JERUSALEM: A wedding party of a Jewish woman and Muslim Palestinian was nearly stormed by 200 far-right Israeli protesters on Sunday night.
Israeli police had to form human chains to keep protesters from breaking down the wedding halls gates.
A lawyer for the couple, Maral Malka, 23, and Mahmoud Mansour, 26, both from the Jaffa section of Tel Aviv, had unsuccessfully sought a court order to bar the protest.
He obtained backing for police to keep protesters 200 metres (yards) from the wedding hall in the Tel Aviv suburb of Rishon Lezion.
The protest highlighted an increasing hatred for Palestinians by Israelis. A group called Lehava, which organised the wedding demonstration, has harassed Jewish-Palestinian couples in the past, often citing religious grounds for their objections to intermarriage.
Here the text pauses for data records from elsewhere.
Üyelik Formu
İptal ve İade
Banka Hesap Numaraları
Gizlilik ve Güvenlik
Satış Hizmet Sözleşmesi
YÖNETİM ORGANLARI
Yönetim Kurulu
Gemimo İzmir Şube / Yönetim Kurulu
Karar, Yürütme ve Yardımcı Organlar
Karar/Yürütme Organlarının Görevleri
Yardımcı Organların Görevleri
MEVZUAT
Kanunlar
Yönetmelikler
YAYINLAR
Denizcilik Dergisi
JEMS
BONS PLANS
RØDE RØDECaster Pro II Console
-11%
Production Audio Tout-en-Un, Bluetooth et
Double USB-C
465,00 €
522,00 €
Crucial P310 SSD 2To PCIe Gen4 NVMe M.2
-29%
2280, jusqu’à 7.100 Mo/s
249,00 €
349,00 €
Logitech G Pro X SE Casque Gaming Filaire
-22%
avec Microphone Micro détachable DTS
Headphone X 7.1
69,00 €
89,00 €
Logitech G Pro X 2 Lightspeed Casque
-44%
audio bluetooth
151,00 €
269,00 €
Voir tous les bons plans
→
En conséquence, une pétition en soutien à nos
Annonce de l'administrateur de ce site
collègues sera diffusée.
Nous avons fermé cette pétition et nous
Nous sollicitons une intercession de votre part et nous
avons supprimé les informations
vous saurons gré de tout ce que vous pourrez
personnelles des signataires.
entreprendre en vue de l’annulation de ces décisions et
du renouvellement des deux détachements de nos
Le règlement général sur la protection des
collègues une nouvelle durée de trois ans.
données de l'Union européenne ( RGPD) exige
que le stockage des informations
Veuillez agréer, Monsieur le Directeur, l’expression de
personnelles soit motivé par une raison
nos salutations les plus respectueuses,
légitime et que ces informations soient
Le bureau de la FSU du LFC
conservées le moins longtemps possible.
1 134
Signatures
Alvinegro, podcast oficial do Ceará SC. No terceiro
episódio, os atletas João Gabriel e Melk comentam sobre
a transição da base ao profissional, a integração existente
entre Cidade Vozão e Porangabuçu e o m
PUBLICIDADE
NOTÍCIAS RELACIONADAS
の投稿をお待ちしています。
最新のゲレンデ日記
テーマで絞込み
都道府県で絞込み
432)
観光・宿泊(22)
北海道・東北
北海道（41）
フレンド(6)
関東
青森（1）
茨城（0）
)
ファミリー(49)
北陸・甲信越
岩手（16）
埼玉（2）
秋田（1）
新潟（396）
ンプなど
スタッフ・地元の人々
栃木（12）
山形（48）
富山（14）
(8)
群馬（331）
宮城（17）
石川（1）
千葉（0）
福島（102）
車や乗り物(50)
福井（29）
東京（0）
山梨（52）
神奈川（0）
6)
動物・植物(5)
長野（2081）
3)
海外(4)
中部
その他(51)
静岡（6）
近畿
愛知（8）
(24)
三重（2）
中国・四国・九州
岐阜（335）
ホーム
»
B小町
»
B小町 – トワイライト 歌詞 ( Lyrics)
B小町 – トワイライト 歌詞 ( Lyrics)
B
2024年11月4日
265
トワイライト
But they have rarely protested at the site of a wedding. The groom told Israels Channel 2 TV the protesters failed to derail the wedding or dampen its spirit. We will dance and be merry until the sun comes up. We favour coexistence, he said.
Protesters, many of them young men wearing black shirts, denounced Malka, who was born Jewish and converted to Islam before the wedding, as a traitor against the Jewish state, and shouted epithets of hatred towards Palestinians including death to the Arabs.
They sang a song that urges, May your village burn down. A few dozen left-wing Israelis held a counter-protest nearby holding flowers, balloons and a sign that read: Love conquers all.
Israeli President Reuven Rivlin, sworn in last month to succeed Shimon Peres, criticised the protest as a cause for outrage and concern in a message on his Facebook page.
Such expressions undermine the basis of our coexistence here, in Israel, a country that is both Jewish and democratic, Rivlin, a member of Prime Minister Benjamin Netanyahus right-wing Likud bloc, said.